INPUT FOR THIS TASK ::
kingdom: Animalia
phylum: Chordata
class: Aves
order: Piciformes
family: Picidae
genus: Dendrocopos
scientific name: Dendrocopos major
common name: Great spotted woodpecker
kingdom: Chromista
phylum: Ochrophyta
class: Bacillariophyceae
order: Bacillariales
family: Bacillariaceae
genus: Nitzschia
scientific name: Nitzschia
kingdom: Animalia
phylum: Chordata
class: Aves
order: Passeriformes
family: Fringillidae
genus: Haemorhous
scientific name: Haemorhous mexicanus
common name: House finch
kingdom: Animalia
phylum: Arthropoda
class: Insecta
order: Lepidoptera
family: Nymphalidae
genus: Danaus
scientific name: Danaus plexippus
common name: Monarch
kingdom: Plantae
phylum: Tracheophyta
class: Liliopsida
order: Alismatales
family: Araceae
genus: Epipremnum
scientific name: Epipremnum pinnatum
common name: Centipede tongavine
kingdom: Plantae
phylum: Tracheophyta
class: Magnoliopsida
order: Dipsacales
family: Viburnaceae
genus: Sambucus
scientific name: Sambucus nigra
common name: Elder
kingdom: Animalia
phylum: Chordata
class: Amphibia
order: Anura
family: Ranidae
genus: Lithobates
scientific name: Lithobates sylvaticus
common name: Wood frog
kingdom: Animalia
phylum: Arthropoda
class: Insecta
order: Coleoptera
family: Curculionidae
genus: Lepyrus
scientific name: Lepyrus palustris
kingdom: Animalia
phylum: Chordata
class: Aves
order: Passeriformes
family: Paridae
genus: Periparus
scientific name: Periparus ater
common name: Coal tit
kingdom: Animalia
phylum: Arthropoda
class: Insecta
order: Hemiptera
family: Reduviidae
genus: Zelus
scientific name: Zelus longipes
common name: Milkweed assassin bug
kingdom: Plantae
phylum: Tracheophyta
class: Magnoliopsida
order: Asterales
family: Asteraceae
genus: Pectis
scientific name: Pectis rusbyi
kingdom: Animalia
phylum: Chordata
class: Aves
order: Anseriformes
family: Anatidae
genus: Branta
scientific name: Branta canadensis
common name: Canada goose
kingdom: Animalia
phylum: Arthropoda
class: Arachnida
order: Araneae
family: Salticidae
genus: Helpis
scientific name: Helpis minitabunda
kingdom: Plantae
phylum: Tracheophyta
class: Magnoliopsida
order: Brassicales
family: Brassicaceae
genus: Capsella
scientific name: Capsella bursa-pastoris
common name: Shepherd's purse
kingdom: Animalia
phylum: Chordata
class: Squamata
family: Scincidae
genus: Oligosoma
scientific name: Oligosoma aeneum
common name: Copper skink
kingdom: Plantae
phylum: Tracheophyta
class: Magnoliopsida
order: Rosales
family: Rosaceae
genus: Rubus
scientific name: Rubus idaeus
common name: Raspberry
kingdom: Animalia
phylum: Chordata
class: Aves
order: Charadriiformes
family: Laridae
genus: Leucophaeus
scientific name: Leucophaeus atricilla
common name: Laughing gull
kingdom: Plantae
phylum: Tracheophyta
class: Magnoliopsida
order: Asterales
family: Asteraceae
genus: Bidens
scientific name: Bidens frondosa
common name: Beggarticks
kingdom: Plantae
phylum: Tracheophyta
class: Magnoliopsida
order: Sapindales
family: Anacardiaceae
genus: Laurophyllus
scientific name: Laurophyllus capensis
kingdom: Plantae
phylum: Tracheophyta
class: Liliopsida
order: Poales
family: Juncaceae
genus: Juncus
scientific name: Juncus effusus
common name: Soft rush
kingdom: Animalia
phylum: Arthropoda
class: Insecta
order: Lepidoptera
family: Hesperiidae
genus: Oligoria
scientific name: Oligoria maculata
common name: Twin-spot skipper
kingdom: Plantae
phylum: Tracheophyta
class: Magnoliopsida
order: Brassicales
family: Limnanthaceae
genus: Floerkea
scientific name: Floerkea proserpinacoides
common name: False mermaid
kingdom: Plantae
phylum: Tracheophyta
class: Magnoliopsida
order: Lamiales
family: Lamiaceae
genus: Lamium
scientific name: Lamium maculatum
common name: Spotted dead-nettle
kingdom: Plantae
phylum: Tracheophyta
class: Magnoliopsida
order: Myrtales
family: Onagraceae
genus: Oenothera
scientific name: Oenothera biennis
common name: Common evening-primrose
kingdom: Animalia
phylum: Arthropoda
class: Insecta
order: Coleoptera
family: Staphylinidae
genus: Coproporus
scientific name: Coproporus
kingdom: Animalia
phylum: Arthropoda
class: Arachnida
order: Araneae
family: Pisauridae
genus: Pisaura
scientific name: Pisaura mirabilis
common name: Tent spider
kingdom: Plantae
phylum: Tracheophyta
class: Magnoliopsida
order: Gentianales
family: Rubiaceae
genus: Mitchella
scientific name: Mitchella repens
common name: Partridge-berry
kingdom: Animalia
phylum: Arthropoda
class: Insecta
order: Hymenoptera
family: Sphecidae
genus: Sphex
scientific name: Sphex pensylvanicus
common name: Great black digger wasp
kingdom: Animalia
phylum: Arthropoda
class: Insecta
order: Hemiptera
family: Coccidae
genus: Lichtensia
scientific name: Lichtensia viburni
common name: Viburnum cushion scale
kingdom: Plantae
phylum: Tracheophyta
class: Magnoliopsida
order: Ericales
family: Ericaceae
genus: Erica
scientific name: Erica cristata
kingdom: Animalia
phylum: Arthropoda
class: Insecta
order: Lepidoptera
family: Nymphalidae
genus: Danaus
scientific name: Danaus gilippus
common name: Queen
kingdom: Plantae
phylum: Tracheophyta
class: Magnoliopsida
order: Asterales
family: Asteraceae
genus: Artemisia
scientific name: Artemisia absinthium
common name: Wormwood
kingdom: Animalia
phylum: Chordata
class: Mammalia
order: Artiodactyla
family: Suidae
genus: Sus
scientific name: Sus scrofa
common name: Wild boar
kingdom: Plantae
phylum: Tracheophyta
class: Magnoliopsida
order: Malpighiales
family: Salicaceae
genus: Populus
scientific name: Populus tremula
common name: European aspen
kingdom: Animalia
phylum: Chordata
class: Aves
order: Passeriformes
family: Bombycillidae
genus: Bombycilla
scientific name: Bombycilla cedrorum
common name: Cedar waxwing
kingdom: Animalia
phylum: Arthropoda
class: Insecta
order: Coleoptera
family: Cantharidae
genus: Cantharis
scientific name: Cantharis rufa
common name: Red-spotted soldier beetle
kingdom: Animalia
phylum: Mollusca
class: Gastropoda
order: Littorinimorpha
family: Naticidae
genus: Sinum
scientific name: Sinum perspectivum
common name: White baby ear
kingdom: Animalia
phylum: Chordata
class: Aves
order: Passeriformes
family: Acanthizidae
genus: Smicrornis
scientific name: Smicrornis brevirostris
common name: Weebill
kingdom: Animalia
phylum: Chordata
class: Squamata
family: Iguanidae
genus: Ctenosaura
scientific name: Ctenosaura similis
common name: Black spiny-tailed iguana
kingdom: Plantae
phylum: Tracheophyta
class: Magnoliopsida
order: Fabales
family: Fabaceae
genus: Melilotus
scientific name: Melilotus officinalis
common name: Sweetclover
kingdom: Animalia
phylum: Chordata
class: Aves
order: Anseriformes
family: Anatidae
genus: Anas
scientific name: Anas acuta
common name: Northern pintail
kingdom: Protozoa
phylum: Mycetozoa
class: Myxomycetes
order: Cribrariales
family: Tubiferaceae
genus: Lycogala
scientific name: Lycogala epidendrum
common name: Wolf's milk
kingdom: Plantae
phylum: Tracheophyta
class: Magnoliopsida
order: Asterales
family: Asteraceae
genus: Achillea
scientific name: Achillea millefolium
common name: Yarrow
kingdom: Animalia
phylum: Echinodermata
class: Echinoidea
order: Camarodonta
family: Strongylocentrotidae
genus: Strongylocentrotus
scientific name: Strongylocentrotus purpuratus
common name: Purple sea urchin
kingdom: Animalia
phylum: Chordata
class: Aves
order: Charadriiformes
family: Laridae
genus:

EXERCISE BRIEF :: Could you convert the items above, from the very first line through the line containing "order: Bacillariales" (that line included), into a numbered list with blank lines omitted?

EXERCISE OUTPUT ::
1. kingdom: Animalia
2. phylum: Chordata
3. class: Aves
4. order: Piciformes
5. family: Picidae
6. genus: Dendrocopos
7. scientific name: Dendrocopos major
8. common name: Great spotted woodpecker
9. kingdom: Chromista
10. phylum: Ochrophyta
11. class: Bacillariophyceae
12. order: Bacillariales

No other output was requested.